In 2011, Republicans brought the country to the brink of default for the first time in history by insisting that a raise in the debt ceiling (historically bipartisan and routine) be offset by program cuts. This year, they shut down the government because they didn’t get their way.

Obama has said that strategy won’t work again, and the current need to once again raise the amount the government can borrow is non-negotiable. And he has upped the ante with a new demand that any future cuts be offset by tax increases on the wealthiest and corporations.

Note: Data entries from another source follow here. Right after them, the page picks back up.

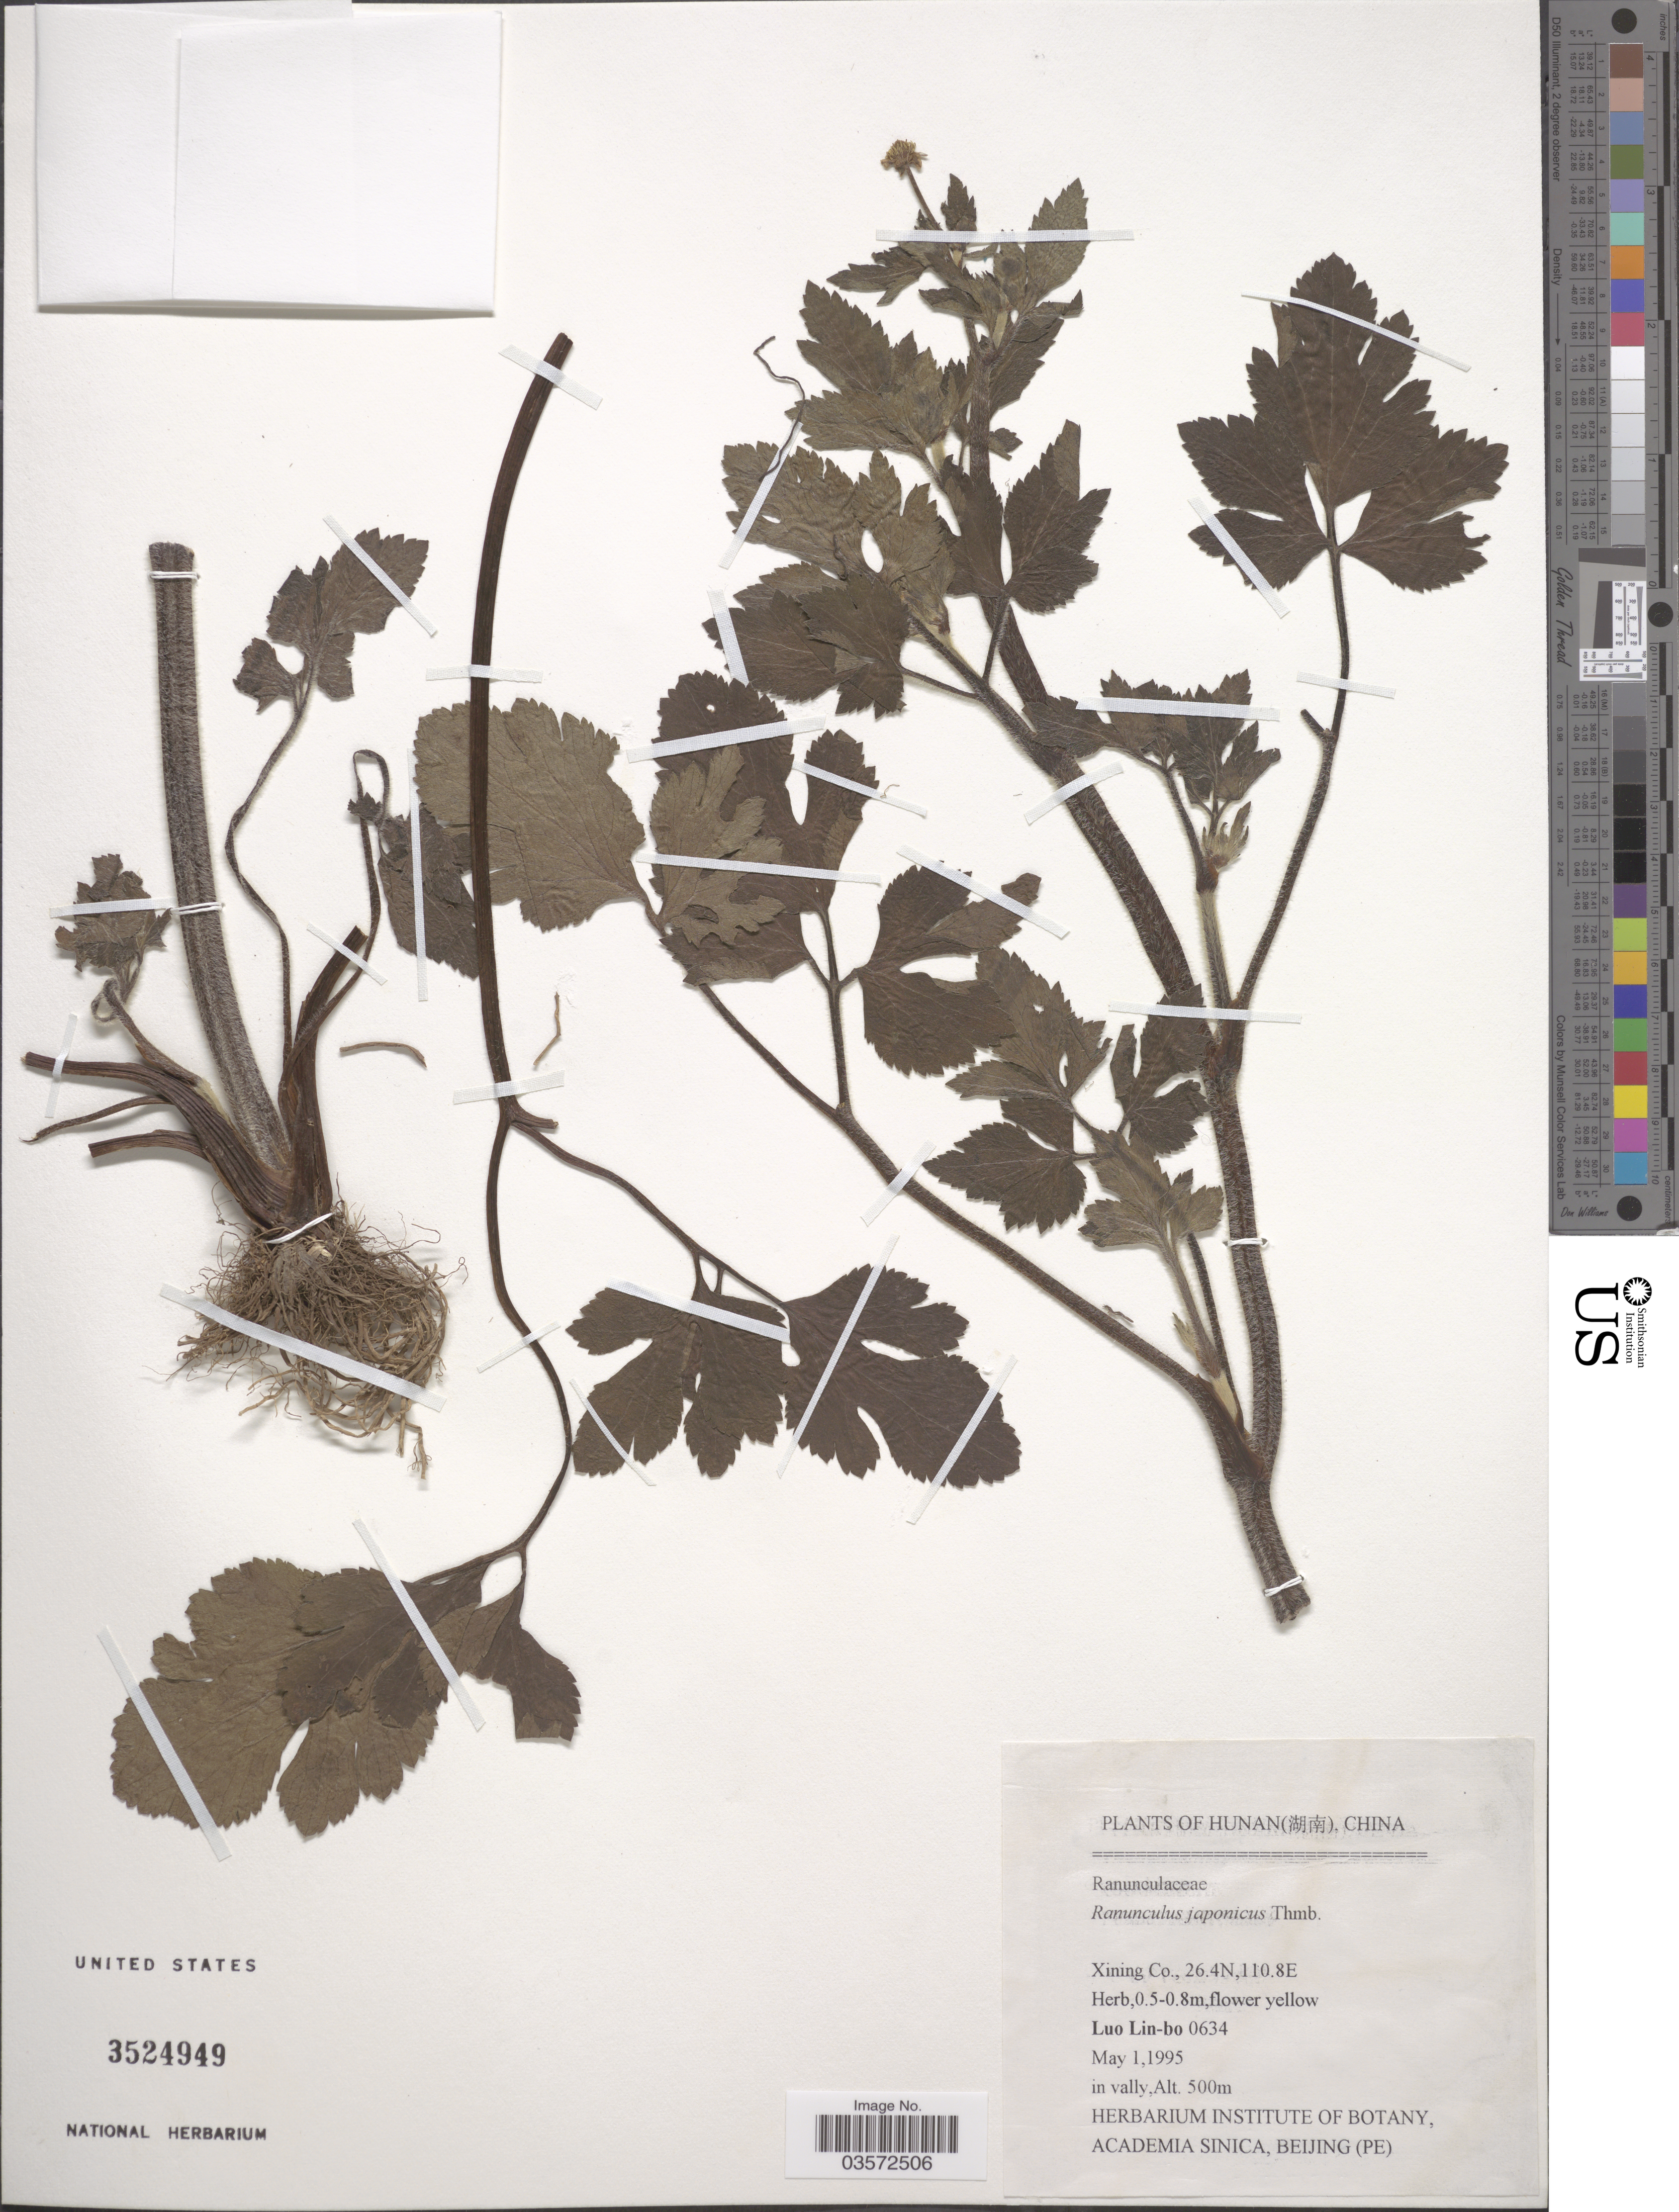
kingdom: Plantae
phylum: Tracheophyta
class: Magnoliopsida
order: Ranunculales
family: Ranunculaceae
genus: Ranunculus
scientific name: Ranunculus japonicus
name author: Thunb.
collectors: L. Lin-bo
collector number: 0634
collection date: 1995-05-01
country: China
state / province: Hunan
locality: Xining Co.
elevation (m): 500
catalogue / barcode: US 3524949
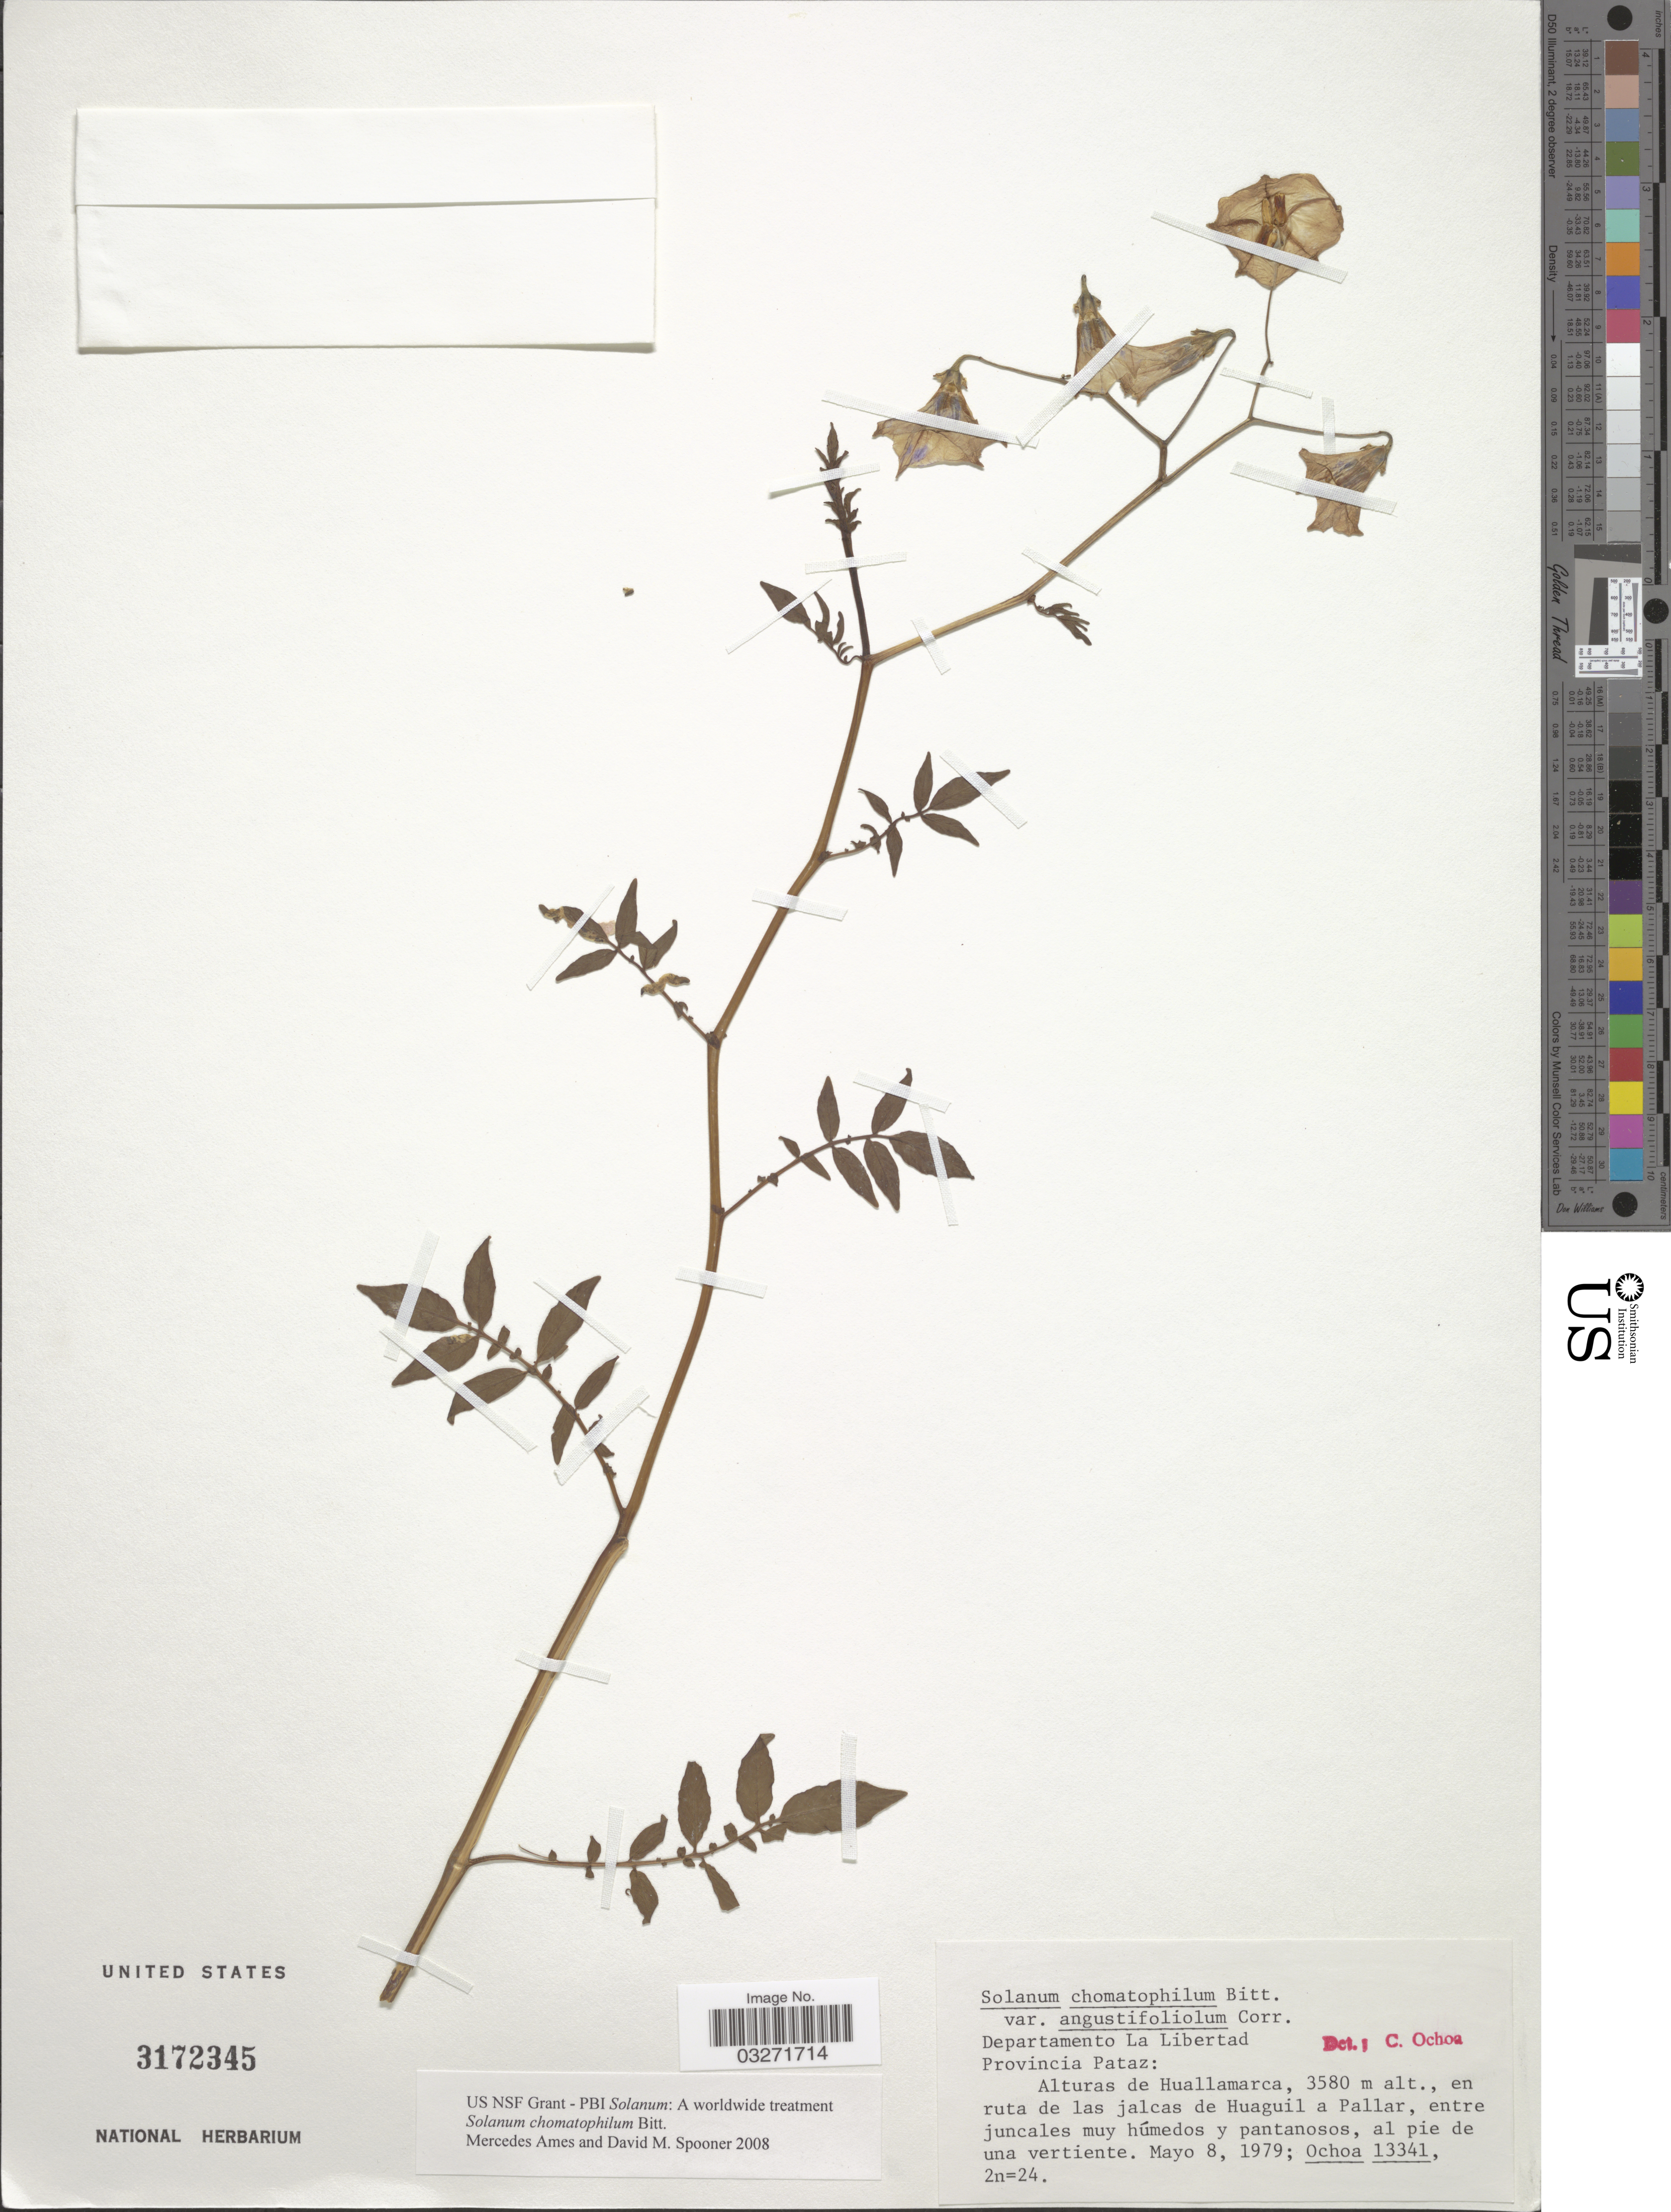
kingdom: Plantae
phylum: Tracheophyta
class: Magnoliopsida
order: Solanales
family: Solanaceae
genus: Solanum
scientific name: Solanum chomatophilum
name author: Bitter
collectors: -. Ochoa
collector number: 13341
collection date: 1979-05-08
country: Peru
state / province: La Libertad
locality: Departamento La Libertad. Provincia Pataz: Alturas de Huallamarca, en ruta de las jalcas de Huaguil a Pallar.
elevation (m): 3580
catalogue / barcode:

We don’t yet know if the latest standoff will trigger a new round of cuts to programs low-income Americans depend on most. Right now the House is asking for a $40 billion cut in food stamps over the next decade, and Medicare and Social Security are always on their hit list.

What we do know is that Republicans seem bent on causing one “crisis” after another, and the country loses in the bargain.

Martha Burk is the director of the Corporate Accountability Project for the National Council of Women’s Organizations.